Um diabinho de asas
Edson Gonçalves Ferreira
Quando eu era menino, aproveitava a carpintaria do meu pai para fazer espadas de madeira. Com elas, eu formava os meus cavalheiros da Távola Redonda da Avenida 21 de Abril onde nasci e morei até pouco tempo, enquanto minha mãe foi viva. Fazia as espadas e distribuia entre os meninos. Inspirávamos nos filmes de aventura do Zorro, do Batman, do Fantasma e nas aventuras lidas em livros como
"O Conde de Montecristo" ou "Dom Quixote de La Mancha", entre outros.
À noite, quando a lua surgia, brincávamos com a gang da Rua Paraíba que, de mentirinha, era nossa inimiga. Eu que, sempre, fui magrinho e espevitado e ligeirinho como aquele ratinho latino dos desenhos animados, subia nos muros e entrava, escondido no território inimigo.
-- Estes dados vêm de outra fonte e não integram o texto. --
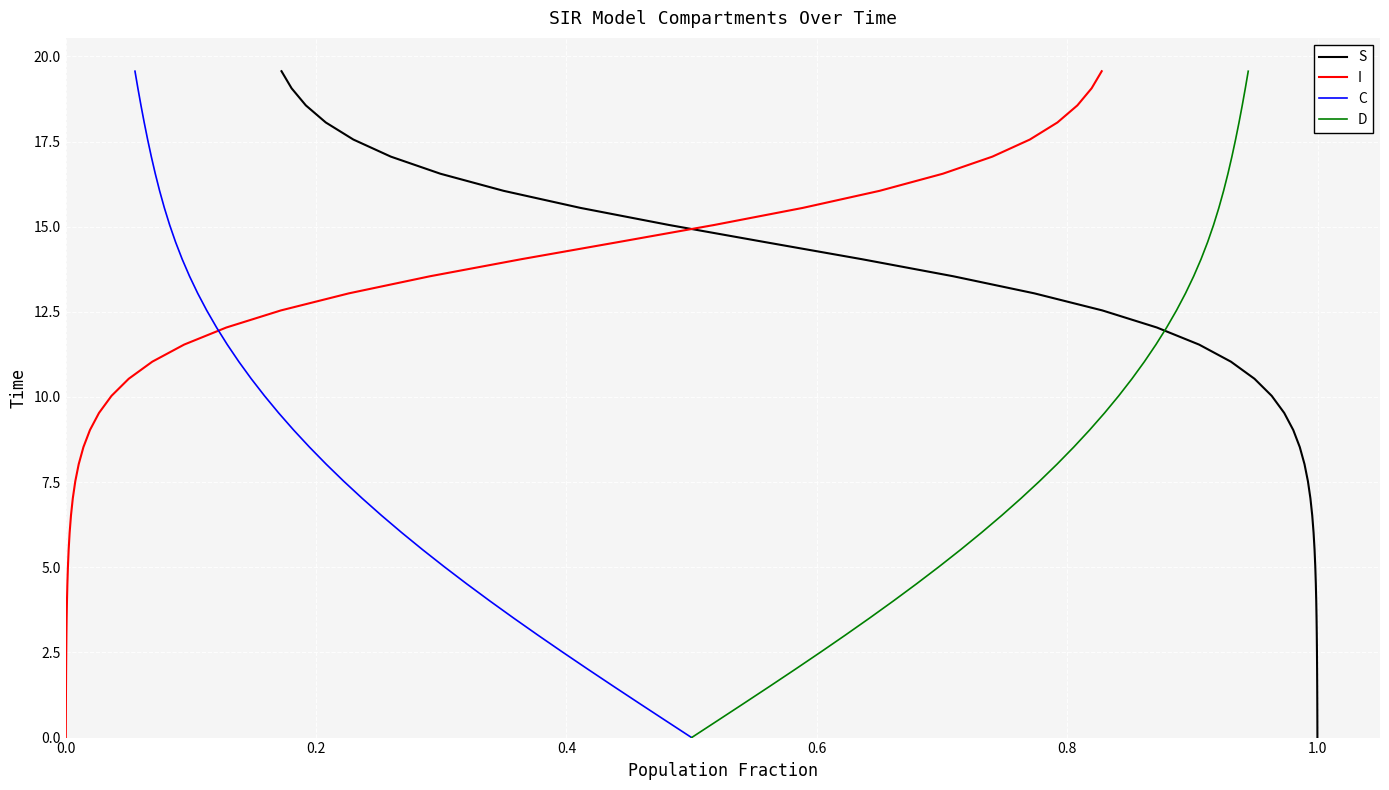

What is the highest value of the I series?

19.6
Andava sobre os muros com mais maestria que equilibrista. Nunca cai! Era um diabinho de asas.
Era uma delícia!... Havia um bequinho encantador, no fundo da minha casa, chamado Bequinho Santo Antônio e, ali, carro não entrava e, portanto, era o local das guerras entre as duas gangs. Ali, aconteciam os combates de capa e espada. Só que ninguém se machucava. O máximo que acontecia era quebrar a espada do adversário e, então, ele está fora de combate.
Eu reinava absoluto, porque as espadas de madeira boa feitas em minha casa eram cobiçadas. Papai me dava as ripas para eu confeccionar as espadas. Depois, quando terminávamos o combate,
reuníamos e fazíamos uma fogueira para assar -- ai, gente, que vontade de experimentar novamente! -- batata doce e, às vezes, uma lingüiça enquanto escutávamos histórias de assombração e de extra-terrestres.
As brincadeiras eram saids, tão sadias que nossos pais aprovavam, mas antes das 8h30min, tínhamos que voltar para casa. Para nós, crianças, essa hora já era tarde demais. De madrugada. Tomávamos banho, víamos algum desenho animado na televisão até quando nossos pais deixavam e, depois, tomávamos leite com Toddy e cama, doce cama e doces sonhos acalentados por aquela ingenuidade encantadora que só as crianças têm. Era bom ser criança naquele stempos. Oh, como era! Quantas saudades, quantas!